Writing Spark Function Definitions

Tern defines the definitions file format for displaying the list of functions, providing auto-completion, and showing hints. Kylo extends this format by providing additional fields that describe how to convert the function into Scala code.

The definitions are loaded from json files matching *spark-functions.json in the Kylo classpath and merged into a single document to be used by the Kylo UI. Duplicate functions are ignored.

Data Types

An expression may consist of may different data types but the end result is to produce a DataFrame.

Arrays

An array is a collection of zero or more literals of the same type.

Booleans

A Boolean value is either true or false.

Columns

A Column is an object that represents a DataFrame column. It has an optional alias property which defines the name of the column.

Numbers

Numbers can be either literal integers or floating-point values. They will be automatically converted to a Column if required.

Objects

An Object is any Scala class type. No conversions are performed on objects.

Strings

Strings should be enclosed in double quotes. They are automatically converted to a Column if required.

Definitions

Function definitions are declared in a JSON document that maps a function name to a definition. Each definition is an object with special directives indicating the function arguments, return value, documentation, and a Spark conversion string. The JSON document also has a special directive with the name of the document.

{
  "!name": "ExampleDefinition",
  "add": {
    "!type": "fn(col1: Column, col2: Column) -> Column",
    "!doc": "Add two numbers together.",
    "!spark": "%c.plus(%c)"
    "!sparkType": "column"
  }
}

The above document is named ExampleDefinition as declared by the !name directive. It contains a single function named add and the !type directive indicates it takes two Column arguments and outputs a Column. The strings for the !doc and !type directives will be displayed in the autocomplete menu. The !spark directive defines the Spark conversion string for converting the expression to Spark code, and the !sparkType directive indicates is produces a Column object.

Spark Conversion String Syntax

The conversion string consists of literal characters that are copied as-is to the Spark code and conversion specifications that either consume one of the function arguments.

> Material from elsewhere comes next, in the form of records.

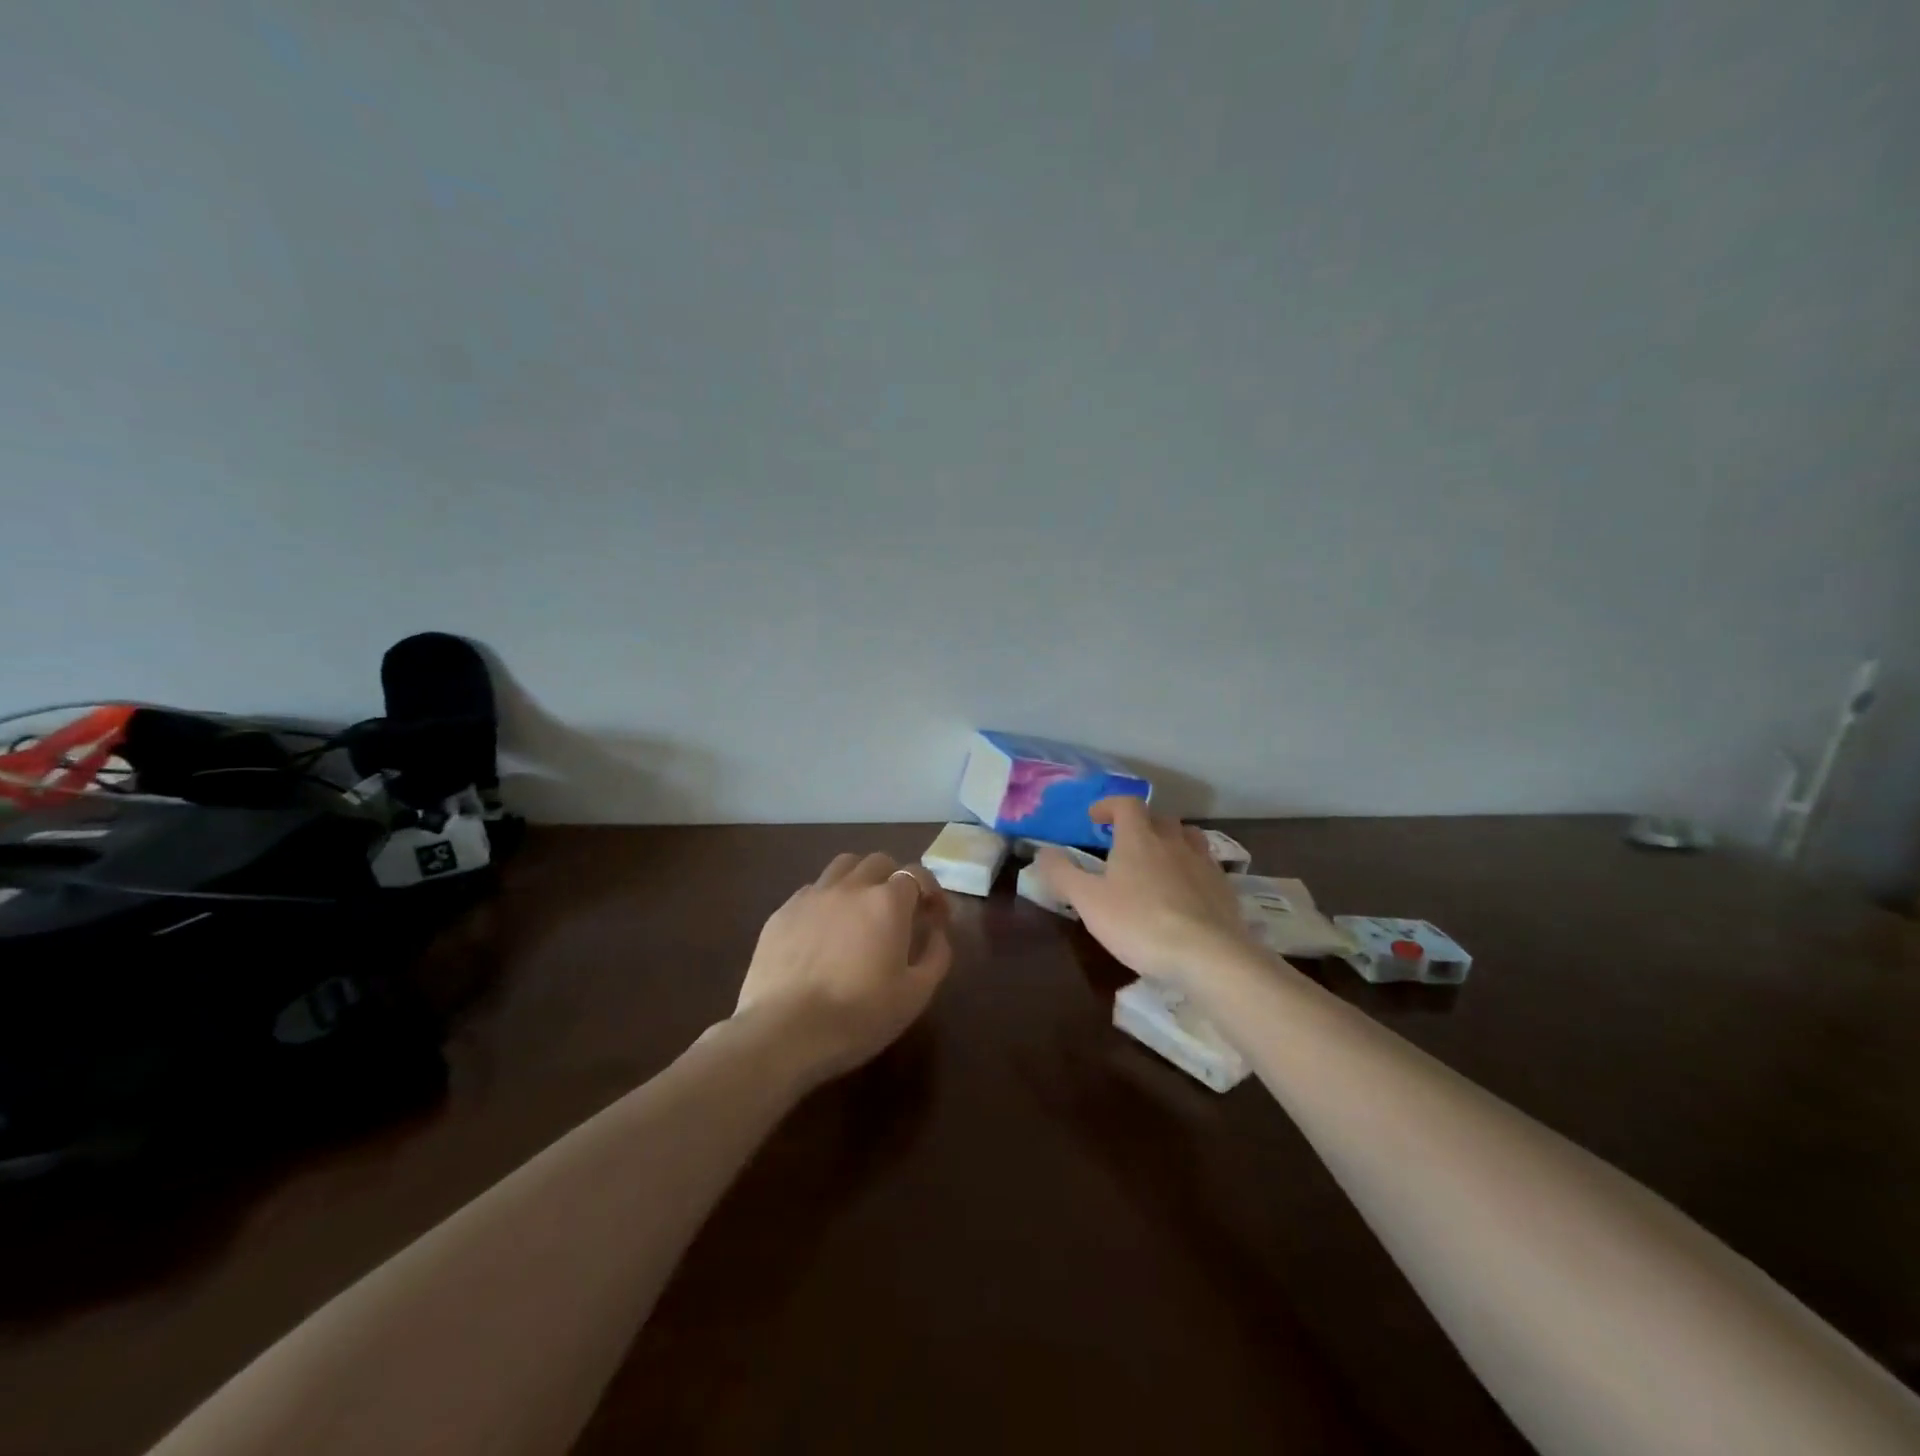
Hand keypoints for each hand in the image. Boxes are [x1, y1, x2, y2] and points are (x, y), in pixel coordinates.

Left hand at [733, 852, 953, 1085]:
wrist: (784, 1032)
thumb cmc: (859, 1016)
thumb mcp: (916, 994)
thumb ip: (936, 954)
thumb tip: (938, 931)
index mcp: (887, 902)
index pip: (916, 874)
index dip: (930, 890)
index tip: (934, 915)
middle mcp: (850, 887)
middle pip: (879, 862)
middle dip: (894, 879)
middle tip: (898, 911)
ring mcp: (812, 896)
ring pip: (842, 867)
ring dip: (859, 879)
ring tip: (860, 910)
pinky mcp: (782, 912)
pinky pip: (812, 891)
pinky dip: (827, 900)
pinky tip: (824, 930)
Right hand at [1035, 799, 1252, 990]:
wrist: (1208, 955)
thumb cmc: (1140, 923)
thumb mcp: (1088, 901)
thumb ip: (1062, 874)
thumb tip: (1043, 851)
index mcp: (1139, 838)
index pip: (1126, 804)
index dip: (1109, 806)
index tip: (1095, 818)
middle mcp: (1173, 842)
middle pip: (1159, 818)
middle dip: (1140, 824)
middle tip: (1124, 842)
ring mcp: (1203, 863)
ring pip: (1188, 838)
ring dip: (1171, 841)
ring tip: (1158, 859)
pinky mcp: (1224, 888)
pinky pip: (1206, 866)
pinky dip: (1192, 869)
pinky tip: (1185, 891)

The conversion specifications have the following syntax:

%[flags]conversion

Conversion

The following conversions are supported:

Type Specifier Description Example Spark Result
b Expects the argument to be a literal boolean, either true
or false. The result is a literal boolean.
true
c The result is a Column object. All input types are
supported.
new Column(“mycol”)
d Expects the argument to be a literal integer. The result is a
literal integer.
123
f Expects the argument to be a literal floating-point
number. The result is a literal double.
123.5
o The result is a Scala object.  
r The result is a DataFrame object.  
s Expects the argument to be a literal of any type. The
result is a literal string.
“myval”

Flags

The following flags are supported:

Flag Description Example Spark Result
? The conversion is optional and will be ignored if
there are no more arguments left to consume.
 
* The conversion should consume all remaining
arguments, if any. Useful for var-arg functions.
new Column(“arg1”), new Column(“arg2”)
, The conversion should begin with a comma. , new Column(“arg1”)
@ The result is an array of the specified type. Array(“value1”, “value2”)

Spark Types

The !sparkType directive indicates the type produced by the !spark directive.

Type Description
array A Scala array.
column A Spark SQL Column object.
dataframe A Spark SQL DataFrame object.
literal A Scala literal value.
transform A function that takes a DataFrame and returns a DataFrame.

Any other type is assumed to be a class type.

Column Functions

These functions are instance methods of the Column class.

as
fn ( alias: string ) -> Column
Gives the column an alias.
cast
fn ( to: string ) -> Column
Casts the column to a different type.
over
fn ( window: WindowSpec ) -> Column
Define a windowing column.

Resources

Additional information on the Tern JSON format is available in the JSON Type Definitions section of the Tern docs.